IMPLEMENTASI SEWAKA DHARMA
DALAM MENUNJANG PERTUMBUHAN EKONOMI Oleh: I Wayan Ramantha Kelompok Ahli Pembangunan Kota Denpasar Pendahuluan Pada pertemuan G20 yang berlangsung di Shanghai-China tanggal 26-27 Febroari 2016 yang lalu, Dana Moneter Internasional (IMF) menyampaikan resume tentang muramnya perekonomian dunia. Pantauan IMF mengindikasikan bahwa ekonomi global cenderung melemah dan sangat rapuh terhadap berbagai macam guncangan. Pelemahan tersebut dikatakan bersumber dari peningkatan turbulensi di sector keuangan dan jatuhnya harga dari berbagai sector komoditas. Perekonomian dunia, bila dilihat dari beberapa indicator, memang sedang mengalami kemunduran. Tanda-tanda perekonomian akan terus memburuk bisa dilihat dari berbagai fakta. China misalnya, sebagai Negara dengan perekonomian terbesar kedua dunia, saat ini sedang menuju masa keseimbangan baru dan membuat berbagai kebijakan ekstrem. Mata uang negara berpenduduk terbesar dunia itu, barubaru ini telah didevaluasi. Impor komoditasnyapun dikurangi dalam jumlah yang sangat signifikan, karena perekonomiannya yang terlalu panas (over heated). Akibatnya sudah dapat dibayangkan, harga-harga komoditas menjadi terjun bebas dan berdampak pada perekonomian negara-negara penyedia produk tersebut. Perekonomian Indonesia tentu akan terpengaruh secara signifikan. Selama beberapa tahun terakhir, pertumbuhan ekonomi kita bergantung pada China yang memiliki permintaan tinggi terhadap berbagai komoditas, seperti batu bara dan beberapa yang lain. China yang semula pertumbuhan ekonominya sesalu di atas 7 persen, kini menurun dan berada di kisaran 6 persen. Penyebab lain dari menurunnya pertumbuhan ekonomi dunia adalah merosotnya harga minyak
mentah. Penurunan harga minyak lebih lanjut dapat
menggoyahkan prospek dari negara-negara eksportir minyak. Dampak yang sama juga akan dirasakan oleh negara-negara pengimpor, karena akan terjadi penurunan permintaan yang pada gilirannya juga akan melemahkan pertumbuhan ekonomi dunia. Ujung-ujungnya, harga komoditas lain juga akan ikut berguguran, tidak terkecuali harga dari produk-produk yang saat ini menjadi komoditas andalan ekspor dari Bali.

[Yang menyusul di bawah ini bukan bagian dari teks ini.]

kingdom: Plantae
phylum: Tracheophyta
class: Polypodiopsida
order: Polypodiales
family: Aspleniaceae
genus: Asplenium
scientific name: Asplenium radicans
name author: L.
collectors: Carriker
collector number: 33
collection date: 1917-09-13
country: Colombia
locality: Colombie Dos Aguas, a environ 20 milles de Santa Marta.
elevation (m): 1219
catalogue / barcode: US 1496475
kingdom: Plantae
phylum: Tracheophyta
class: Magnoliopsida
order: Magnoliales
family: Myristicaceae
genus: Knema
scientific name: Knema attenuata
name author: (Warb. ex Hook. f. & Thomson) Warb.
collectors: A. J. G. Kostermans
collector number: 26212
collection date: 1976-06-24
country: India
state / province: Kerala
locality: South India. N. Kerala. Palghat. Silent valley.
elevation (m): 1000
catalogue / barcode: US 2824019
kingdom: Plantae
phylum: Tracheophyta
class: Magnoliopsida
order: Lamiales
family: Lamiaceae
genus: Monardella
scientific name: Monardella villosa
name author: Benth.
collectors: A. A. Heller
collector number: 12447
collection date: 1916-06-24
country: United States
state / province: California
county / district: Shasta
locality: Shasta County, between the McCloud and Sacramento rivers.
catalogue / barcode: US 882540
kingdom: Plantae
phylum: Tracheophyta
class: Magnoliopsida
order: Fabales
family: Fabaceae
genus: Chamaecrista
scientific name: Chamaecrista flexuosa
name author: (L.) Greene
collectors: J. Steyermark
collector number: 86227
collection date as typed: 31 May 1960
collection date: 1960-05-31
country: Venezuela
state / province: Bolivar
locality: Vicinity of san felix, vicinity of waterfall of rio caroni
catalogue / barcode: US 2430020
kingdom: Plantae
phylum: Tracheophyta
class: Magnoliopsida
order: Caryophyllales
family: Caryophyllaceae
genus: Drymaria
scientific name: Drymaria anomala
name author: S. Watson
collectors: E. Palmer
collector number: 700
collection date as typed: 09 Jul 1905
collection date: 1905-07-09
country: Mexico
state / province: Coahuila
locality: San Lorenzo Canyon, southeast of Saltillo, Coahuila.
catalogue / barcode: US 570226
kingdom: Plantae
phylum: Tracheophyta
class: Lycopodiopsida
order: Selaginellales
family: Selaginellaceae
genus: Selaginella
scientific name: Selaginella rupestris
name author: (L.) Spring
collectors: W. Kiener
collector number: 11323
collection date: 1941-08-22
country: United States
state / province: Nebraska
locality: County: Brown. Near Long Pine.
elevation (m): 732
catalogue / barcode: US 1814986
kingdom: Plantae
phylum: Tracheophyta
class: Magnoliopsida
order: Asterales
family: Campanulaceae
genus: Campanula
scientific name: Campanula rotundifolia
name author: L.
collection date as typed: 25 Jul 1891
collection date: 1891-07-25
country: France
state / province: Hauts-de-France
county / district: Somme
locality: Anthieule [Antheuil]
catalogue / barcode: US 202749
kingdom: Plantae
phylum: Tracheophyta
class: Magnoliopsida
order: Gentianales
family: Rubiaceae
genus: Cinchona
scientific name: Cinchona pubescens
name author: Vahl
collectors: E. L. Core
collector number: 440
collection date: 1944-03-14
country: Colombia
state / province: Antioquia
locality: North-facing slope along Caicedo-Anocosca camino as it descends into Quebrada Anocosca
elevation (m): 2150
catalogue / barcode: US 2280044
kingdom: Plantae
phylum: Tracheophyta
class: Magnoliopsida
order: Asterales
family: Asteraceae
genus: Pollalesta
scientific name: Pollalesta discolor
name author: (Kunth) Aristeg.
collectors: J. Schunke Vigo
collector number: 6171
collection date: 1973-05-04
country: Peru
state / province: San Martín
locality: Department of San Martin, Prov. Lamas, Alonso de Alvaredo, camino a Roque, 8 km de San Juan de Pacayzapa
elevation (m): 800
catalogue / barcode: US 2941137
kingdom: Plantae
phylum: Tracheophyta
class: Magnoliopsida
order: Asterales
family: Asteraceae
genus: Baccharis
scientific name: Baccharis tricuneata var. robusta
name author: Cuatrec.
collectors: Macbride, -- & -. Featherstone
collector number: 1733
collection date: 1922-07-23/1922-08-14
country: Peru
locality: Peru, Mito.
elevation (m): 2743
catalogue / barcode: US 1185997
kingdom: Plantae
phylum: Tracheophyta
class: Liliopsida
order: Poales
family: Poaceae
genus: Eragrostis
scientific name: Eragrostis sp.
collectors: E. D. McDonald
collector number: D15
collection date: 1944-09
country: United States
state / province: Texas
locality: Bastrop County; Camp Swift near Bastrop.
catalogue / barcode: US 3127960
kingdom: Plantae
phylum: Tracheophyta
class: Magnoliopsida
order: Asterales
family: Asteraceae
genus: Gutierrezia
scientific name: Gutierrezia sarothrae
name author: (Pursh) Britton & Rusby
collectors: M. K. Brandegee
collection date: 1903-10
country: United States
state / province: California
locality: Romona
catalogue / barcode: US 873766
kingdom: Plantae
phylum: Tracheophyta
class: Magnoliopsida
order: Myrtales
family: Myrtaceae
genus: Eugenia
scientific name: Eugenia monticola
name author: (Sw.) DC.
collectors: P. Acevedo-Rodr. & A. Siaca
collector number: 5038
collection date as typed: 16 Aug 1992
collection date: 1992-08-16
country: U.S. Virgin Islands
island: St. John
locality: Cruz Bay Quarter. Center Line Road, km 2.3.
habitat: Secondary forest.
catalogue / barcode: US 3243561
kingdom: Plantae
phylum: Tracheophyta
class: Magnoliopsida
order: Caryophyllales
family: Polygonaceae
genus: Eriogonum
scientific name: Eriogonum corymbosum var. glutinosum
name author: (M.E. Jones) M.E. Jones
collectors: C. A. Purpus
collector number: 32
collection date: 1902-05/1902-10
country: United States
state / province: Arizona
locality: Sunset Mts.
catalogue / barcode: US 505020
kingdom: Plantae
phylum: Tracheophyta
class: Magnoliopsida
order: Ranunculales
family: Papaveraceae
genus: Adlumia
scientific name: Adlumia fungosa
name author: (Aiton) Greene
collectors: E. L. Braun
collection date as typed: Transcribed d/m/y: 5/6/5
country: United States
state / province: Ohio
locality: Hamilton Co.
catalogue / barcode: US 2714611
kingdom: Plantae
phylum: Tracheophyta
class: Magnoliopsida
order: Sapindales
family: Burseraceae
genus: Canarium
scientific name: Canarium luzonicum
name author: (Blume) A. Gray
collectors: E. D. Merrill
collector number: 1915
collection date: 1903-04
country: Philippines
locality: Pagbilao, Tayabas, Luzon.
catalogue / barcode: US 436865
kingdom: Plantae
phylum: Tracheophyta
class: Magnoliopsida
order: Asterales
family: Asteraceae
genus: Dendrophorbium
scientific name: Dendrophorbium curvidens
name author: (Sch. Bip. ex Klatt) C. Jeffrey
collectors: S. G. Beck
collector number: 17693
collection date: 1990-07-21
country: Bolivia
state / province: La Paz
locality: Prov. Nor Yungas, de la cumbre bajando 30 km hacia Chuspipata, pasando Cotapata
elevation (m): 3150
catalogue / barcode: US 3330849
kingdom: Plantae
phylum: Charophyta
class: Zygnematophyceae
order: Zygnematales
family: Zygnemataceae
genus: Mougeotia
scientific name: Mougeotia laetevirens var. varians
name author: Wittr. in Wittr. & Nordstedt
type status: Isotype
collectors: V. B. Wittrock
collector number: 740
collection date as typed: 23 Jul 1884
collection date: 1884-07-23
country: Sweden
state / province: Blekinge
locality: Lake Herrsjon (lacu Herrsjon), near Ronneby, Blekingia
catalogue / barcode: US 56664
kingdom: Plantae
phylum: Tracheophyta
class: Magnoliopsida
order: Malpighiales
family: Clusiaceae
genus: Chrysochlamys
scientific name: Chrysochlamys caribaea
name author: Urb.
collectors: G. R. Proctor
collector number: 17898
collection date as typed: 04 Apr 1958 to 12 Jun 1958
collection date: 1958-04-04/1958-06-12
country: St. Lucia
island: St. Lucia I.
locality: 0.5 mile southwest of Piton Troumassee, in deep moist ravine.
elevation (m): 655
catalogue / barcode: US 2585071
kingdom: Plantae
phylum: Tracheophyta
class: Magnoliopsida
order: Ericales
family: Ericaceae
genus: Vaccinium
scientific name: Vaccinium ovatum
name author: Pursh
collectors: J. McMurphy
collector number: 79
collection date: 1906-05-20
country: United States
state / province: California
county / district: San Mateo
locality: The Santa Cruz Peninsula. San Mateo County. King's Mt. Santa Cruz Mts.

Lembaga pemeringkat ekonomi (Moody’s) merilis, bahwa selain China yang menjadi episentrum guncangan ekonomi dunia, sebetulnya juga ada kontribusi Eropa dan Jepang. Bank sentral Eropa telah memberlakukan tingkat suku bunga negative yang kemudian diikuti oleh bank sentral Jepang. Banyak analis yang mengkritisi bahwa kebijakan itu tidak akan berhasil membawa perjuangan Eropa dan Jepang ke tingkat inflasi di kisaran 2 persen. Moody’s juga melihat kecilnya respons atas kebijakan pemerintah Jepang dalam memerangi penurunan ekonomi. Bagi Indonesia, dengan demikian juga Bali, yang ekspor dan pariwisatanya cukup tergantung pada perekonomian Eropa dan Jepang, akan ikut merasakan dampaknya. Dengan kondisi yang demikian, memang sudah sepantasnya prediksi makro ekonomi Bali dalam RPJMD Tahun 2013-2018 ditinjau kembali. Laju pertumbuhan ekonomi yang dipatok tumbuh mencapai 7,29 hingga 8,07 persen tahun 2017 perlu dihitung kembali. Memperhatikan kondisi global dan nasional terkini, target pertumbuhan ekonomi Bali Tahun 2017 akan lebih realistis bila dipatok di kisaran angka 6,50 hingga 7,00 persen. Sebagai bagian terpenting dari ekonomi regional Bali, pertumbuhan ekonomi Kota Denpasar tidak akan luput dari kondisi ekonomi global, nasional dan juga regional Bali. Kalau tahun depan kita berani memasang target 0,25 persen di atas pertumbuhan ekonomi Bali, maka proyeksi pertumbuhan ekonomi Kota Denpasar akan ada pada kisaran 6,75 hingga 7,25 persen pada Tahun 2017 nanti.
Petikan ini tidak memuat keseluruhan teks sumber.